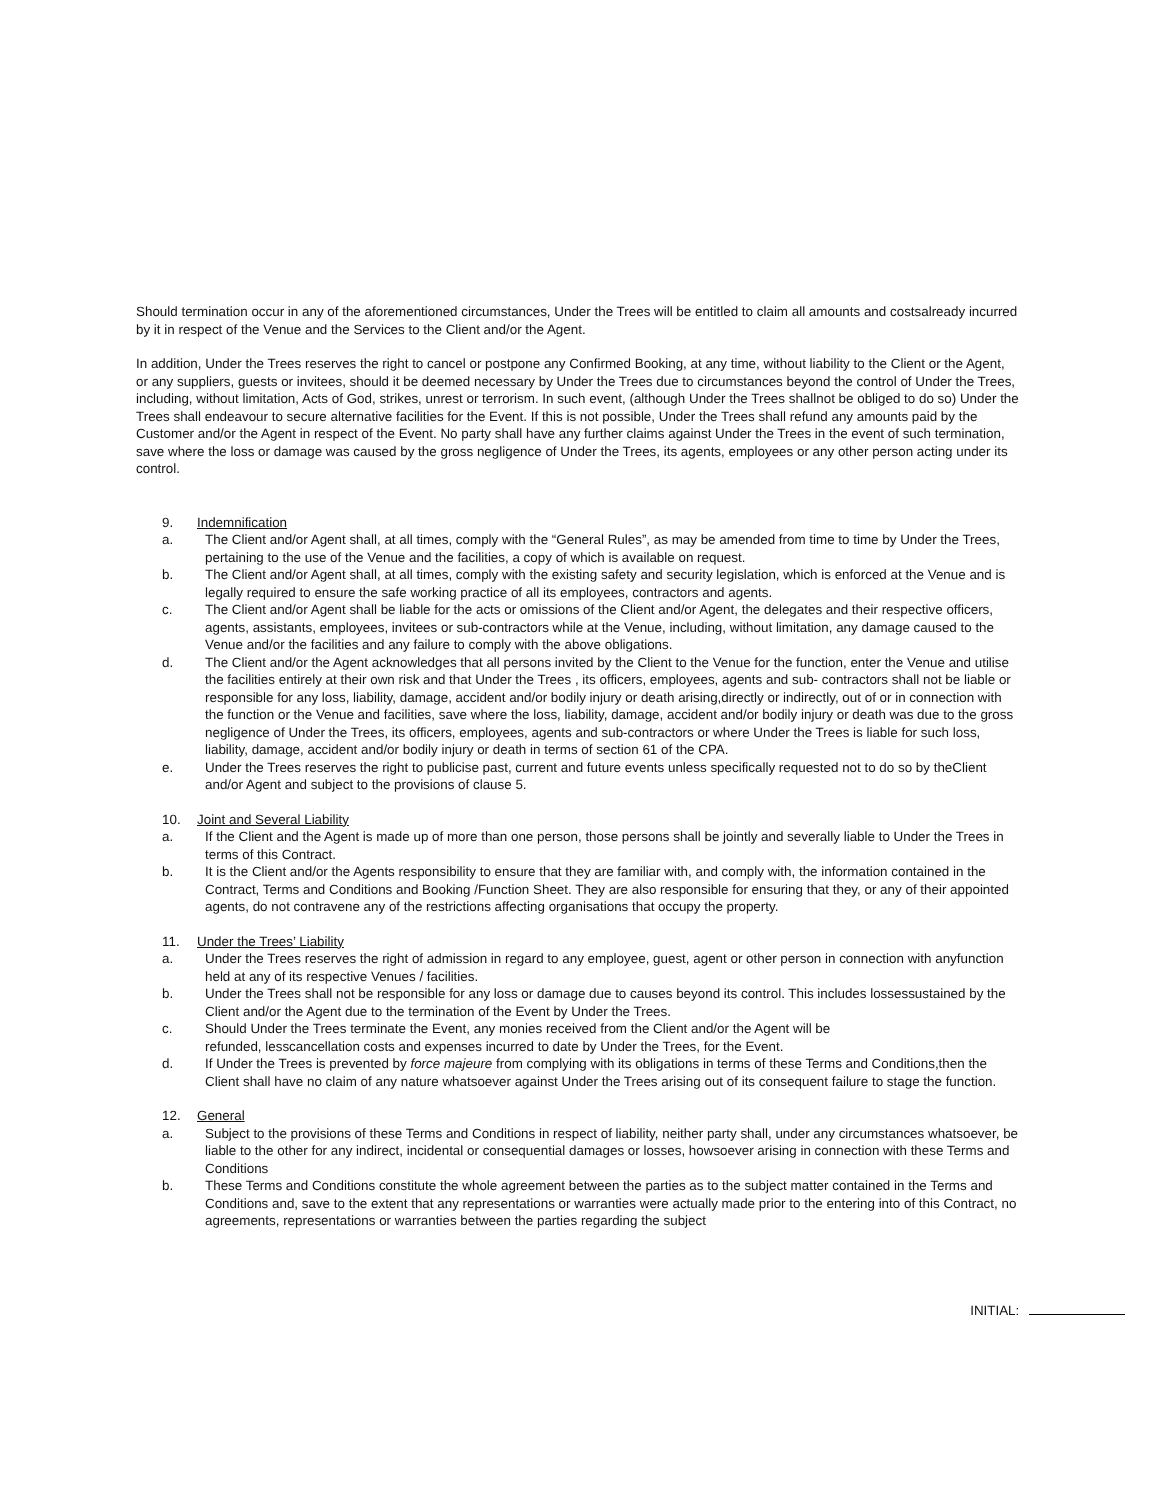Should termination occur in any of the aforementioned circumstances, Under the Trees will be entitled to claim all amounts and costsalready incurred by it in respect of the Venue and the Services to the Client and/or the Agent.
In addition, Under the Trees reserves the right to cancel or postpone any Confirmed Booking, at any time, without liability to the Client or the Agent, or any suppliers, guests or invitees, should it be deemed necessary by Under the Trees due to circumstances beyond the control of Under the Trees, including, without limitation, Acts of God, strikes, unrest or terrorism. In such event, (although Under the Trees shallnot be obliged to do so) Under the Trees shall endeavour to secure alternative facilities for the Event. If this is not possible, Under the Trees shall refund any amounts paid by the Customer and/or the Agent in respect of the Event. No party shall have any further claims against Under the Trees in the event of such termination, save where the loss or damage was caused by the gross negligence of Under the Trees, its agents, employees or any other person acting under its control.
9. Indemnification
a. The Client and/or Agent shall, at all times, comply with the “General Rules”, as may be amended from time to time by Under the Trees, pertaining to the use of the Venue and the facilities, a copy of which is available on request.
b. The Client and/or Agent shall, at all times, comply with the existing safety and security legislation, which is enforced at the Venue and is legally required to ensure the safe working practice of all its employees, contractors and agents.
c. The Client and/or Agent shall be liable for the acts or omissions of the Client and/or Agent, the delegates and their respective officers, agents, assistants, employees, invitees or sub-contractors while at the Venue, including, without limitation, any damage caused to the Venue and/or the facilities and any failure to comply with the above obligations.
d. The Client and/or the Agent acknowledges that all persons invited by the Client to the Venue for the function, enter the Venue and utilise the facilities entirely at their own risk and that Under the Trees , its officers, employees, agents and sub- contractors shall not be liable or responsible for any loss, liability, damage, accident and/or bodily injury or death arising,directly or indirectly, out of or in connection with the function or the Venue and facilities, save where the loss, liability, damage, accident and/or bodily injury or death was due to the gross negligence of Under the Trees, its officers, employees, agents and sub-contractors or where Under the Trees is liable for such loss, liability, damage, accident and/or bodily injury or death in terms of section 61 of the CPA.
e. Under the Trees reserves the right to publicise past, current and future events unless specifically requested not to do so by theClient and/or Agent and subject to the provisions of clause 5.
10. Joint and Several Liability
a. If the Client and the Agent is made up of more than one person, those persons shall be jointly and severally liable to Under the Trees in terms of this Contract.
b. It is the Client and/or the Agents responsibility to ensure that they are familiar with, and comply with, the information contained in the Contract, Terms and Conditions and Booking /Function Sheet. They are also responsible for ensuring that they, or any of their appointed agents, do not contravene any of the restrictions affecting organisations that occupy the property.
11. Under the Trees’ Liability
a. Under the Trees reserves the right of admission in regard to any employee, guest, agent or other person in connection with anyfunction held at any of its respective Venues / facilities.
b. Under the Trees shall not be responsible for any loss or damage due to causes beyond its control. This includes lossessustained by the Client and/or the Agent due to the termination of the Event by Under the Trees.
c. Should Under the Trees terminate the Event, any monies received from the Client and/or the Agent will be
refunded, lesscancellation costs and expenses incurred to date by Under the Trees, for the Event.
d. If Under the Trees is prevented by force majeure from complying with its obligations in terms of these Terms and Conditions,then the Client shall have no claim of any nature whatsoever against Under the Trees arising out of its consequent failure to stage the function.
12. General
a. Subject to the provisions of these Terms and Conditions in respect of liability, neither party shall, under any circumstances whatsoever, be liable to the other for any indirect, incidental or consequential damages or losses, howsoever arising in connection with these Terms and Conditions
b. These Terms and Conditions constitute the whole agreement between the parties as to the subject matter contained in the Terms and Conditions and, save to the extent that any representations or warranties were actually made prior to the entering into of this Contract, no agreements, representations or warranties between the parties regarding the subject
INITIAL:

□ □ □ □ □

● Exercise:
Where the listing above reaches the line that contains "d. If Under", start retyping, and finish with the line that contains "b. These Terms"; reproduce those lines exactly and no others.

● Result of the task:
d. If Under the Trees is prevented by force majeure from complying with its obligations in terms of these Terms and Conditions,then the Client shall have no claim of any nature whatsoever against Under the Trees arising out of its consequent failure to stage the function.
12. General
a. Subject to the provisions of these Terms and Conditions in respect of liability, neither party shall, under any circumstances whatsoever, be liable to the other for any indirect, incidental or consequential damages or losses, howsoever arising in connection with these Terms and Conditions
b. These Terms and Conditions constitute the whole agreement between the parties as to the subject matter contained in the Terms and Conditions and, save to the extent that any representations or warranties were actually made prior to the entering into of this Contract, no agreements, representations or warranties between the parties regarding the subject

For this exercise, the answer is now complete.